Once processed/stage1/ exists, you can:

  • retrieve graph-grounded results directly with GFMRetriever.from_index(...)
  • run batch QA with python -m gfmrag.workflow.qa
  • run agent reasoning with python -m gfmrag.workflow.qa_ircot_inference

When You Need It

Use this page after indexing when you want to retrieve documents, answer questions from saved retrieval outputs, or run iterative reasoning.

Direct Retrieval With GFMRetriever

Python
from hydra.utils import instantiate
from omegaconf import OmegaConf

from gfmrag import GFMRetriever

cfg = OmegaConf.load("gfmrag/workflow/config/gfm_rag/qa_ircot_inference.yaml")

retriever = GFMRetriever.from_index(
    data_dir="./data",
    data_name="toy_raw",
    model_path="rmanluo/G-reasoner-34M",
    ner_model=instantiate(cfg.ner_model),
    el_model=instantiate(cfg.el_model),
    graph_constructor=instantiate(cfg.graph_constructor),
)

results = retriever.retrieve(
    "Who is the president of France?",
    top_k=5,
    target_types=["document"],
)

The returned structure is keyed by target type, for example results["document"].

Batch QA From Retrieved Results

gfmrag.workflow.qa takes a saved retrieval file plus the dataset node table.

Bash
python -m gfmrag.workflow.qa \
  qa_prompt=hotpotqa \
  qa_evaluator=hotpotqa \
  llm.model_name_or_path=gpt-4o-mini \
  test.top_k=5 \
  test.target_types=[document] \
  test.retrieved_result_path=outputs/qa_finetune/latest/predictions_hotpotqa_test.json \
  test.node_path=./data/hotpotqa_test/processed/stage1/nodes.csv

This writes prediction.jsonl under outputs/qa_inference/<date>/<time>/.

Required Inputs For QA

  • test.retrieved_result_path: retrieval results, usually produced by sft_training
  • test.node_path: path to processed/stage1/nodes.csv
  • qa_prompt and qa_evaluator: prompt/evaluation config groups

Agent Reasoning

gfmrag.workflow.qa_ircot_inference combines retrieval and reasoning in a single workflow.

Bash
python -m gfmrag.workflow.qa_ircot_inference \
  dataset.root=./data \
  dataset.data_name=hotpotqa_test \
  graph_retriever.model_path=rmanluo/G-reasoner-34M \
  test.top_k=10 \
  test.max_steps=2

This writes prediction.jsonl under outputs/qa_agent_inference/<data_name>/<date>/<time>/.
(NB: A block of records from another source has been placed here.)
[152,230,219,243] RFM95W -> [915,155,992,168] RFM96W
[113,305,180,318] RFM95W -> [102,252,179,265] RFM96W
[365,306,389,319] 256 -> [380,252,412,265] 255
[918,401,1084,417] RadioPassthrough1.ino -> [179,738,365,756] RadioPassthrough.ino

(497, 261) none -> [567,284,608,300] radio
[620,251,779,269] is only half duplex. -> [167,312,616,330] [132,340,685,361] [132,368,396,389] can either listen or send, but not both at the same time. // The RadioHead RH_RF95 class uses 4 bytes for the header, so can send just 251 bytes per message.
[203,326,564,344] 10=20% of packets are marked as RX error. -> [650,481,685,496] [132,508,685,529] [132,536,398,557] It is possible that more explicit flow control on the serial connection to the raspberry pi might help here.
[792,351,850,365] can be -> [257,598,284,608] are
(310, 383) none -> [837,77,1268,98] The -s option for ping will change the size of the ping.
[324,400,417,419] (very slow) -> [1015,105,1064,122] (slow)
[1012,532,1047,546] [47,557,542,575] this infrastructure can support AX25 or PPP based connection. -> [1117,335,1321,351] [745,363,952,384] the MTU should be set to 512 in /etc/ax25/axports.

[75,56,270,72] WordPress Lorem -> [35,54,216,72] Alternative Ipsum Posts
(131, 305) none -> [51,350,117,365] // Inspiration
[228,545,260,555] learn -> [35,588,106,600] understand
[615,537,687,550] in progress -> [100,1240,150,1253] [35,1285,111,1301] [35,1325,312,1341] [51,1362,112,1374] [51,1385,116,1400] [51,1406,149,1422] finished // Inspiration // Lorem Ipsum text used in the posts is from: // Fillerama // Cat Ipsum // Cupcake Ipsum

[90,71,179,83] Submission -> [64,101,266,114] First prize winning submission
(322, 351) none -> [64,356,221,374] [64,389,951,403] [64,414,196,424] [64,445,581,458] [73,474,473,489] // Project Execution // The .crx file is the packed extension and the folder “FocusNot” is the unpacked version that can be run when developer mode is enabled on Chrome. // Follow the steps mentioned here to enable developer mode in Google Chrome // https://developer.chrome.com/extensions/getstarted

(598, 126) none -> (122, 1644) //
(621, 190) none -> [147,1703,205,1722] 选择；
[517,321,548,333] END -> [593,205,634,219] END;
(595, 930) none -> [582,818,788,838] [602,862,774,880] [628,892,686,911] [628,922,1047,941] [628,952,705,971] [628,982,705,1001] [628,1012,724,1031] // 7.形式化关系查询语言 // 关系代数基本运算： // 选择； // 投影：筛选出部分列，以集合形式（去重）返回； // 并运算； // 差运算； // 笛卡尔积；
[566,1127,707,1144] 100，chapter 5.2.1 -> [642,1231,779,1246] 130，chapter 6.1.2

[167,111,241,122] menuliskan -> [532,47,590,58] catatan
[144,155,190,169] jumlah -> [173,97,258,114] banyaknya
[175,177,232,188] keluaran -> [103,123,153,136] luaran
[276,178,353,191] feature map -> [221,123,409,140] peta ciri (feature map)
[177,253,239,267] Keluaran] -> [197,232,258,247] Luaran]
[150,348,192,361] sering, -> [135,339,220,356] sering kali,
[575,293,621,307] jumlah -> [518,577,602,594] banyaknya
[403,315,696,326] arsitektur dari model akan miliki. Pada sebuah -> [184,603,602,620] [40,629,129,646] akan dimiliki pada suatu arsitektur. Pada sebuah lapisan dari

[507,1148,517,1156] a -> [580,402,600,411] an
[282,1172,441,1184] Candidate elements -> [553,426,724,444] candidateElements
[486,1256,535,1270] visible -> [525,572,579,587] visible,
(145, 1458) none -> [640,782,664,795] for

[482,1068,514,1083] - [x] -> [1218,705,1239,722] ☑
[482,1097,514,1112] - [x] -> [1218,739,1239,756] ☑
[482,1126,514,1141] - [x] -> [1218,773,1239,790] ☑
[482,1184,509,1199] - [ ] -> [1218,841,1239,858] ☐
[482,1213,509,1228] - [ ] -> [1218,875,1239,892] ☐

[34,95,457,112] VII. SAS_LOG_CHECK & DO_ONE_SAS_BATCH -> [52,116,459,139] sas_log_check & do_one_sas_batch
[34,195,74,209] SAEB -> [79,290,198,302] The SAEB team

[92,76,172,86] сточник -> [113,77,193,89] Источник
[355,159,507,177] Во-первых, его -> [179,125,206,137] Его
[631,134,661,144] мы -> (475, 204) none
How The Pieces Fit Together

  • GFMRetriever.from_index(...) loads or builds stage1 files, restores the dataset view from the checkpoint config, and assembles the retriever.
  • sft_training can emit predictions_<data_name>.json for retrieval evaluation and later QA.
  • qa.py reads those retrieval outputs, looks up node metadata from nodes.csv, builds prompts, and evaluates the final answers.
  • qa_ircot_inference.py performs retrieval and multi-step reasoning together before writing final predictions.

Common Pitfalls

  • qa.py fails fast if test.retrieved_result_path is missing.
  • qa.py also requires test.node_path; retrieval outputs alone are not enough.
  • target_types used during QA must exist in the retrieval predictions.
  • Agent reasoning requires the prompt and evaluator configs to match the dataset/task.